Encryption is 448-bit Blowfish, a strong, well-known algorithm. The code is from OpenSSL. There are arguments for the use of open source algorithms and code and many well-known algorithms are open source.
Interfuse also supports the use of more robust algorithms by creating a separate product based upon a FIPS-compliant algorithm for government use.
OfficeLock has a plethora of features and is generally well-placed for enterprise use. But we question the benefits of a file-based encryption program. It might allow a thief to steal a laptop, locate encrypted files and attempt brute force cracking at their leisure. There is a free reader available to facilitate group use of OfficeLock encrypted files, and we can envision using this as a means to break the encryption.

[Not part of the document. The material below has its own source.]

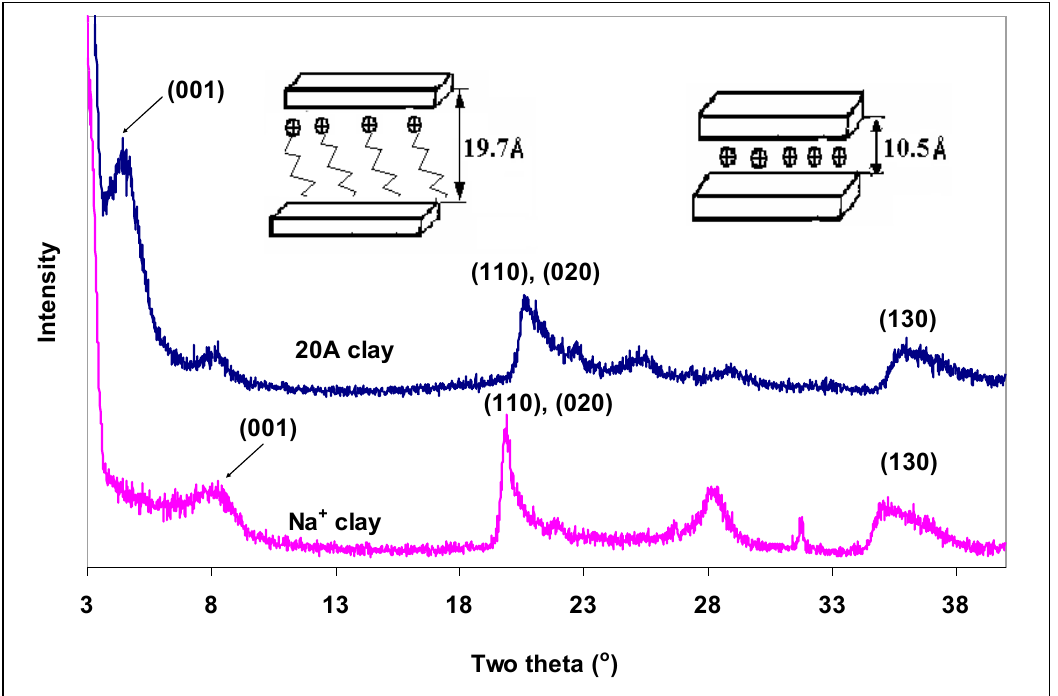
Figure 6. WAXD diffractograms for sodium clay and Cloisite 20A clay.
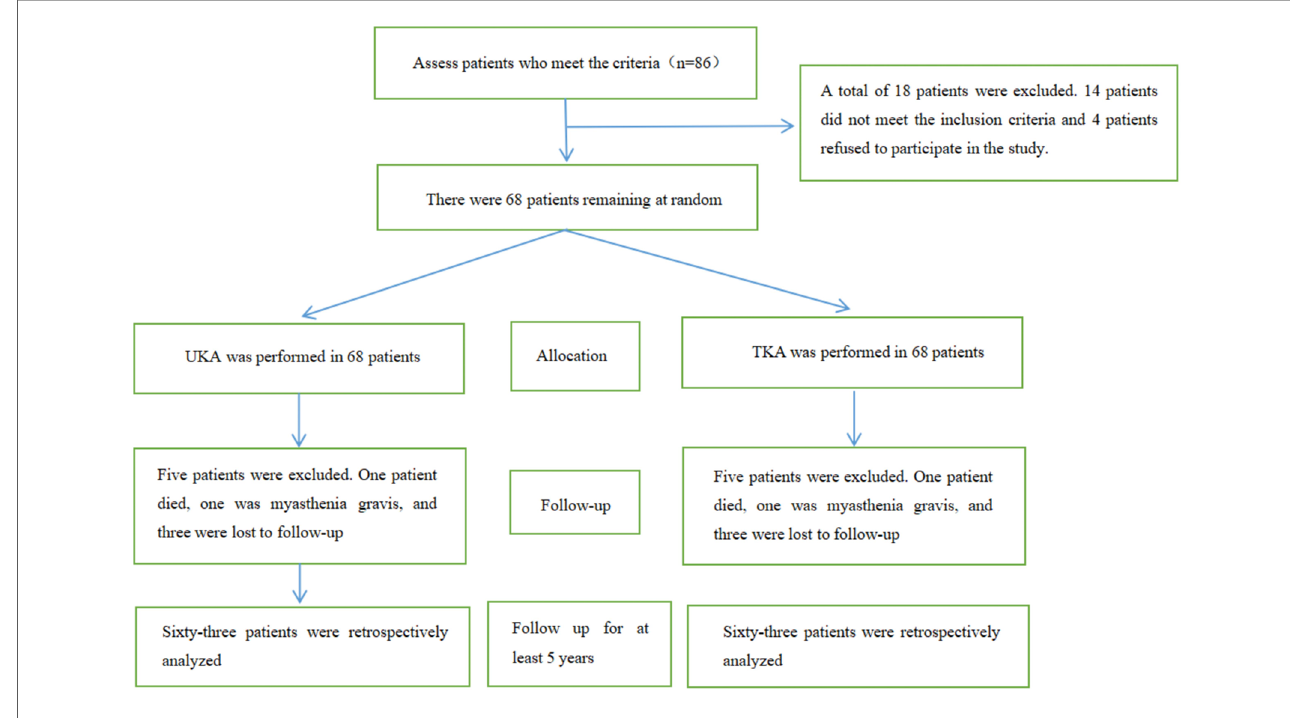
FIGURE 1 Study fl owchart.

On the other hand, file-based encryption lends itself well to document management and workgroup sharing.
OfficeLock requires full service packs on target PCs – a real plus. Not all programs have this requirement, which puts OSs that have not been upgraded properly at risk of a DoS attack, or other sort of compromise.
OfficeLock is not that easy to install and manage. While there are management tools, such as the administrator console, the program can be quite complex to configure. That said, once it has been, it is transparent to the user.
Adding to the complexity of installation and administration is a comprehensive, but occasionally difficult to use, set of manuals.
Another plus is that, since the product is intended for enterprise use, there is a reasonably robust data recovery mechanism so that staff leaving the organization do not prevent recovery of critical encrypted data.
The product is pricey, but if all you need is to protect individual, low-sensitivity files, this product might work for you. However, if you routinely carry sensitive data on laptops, it may not be enough.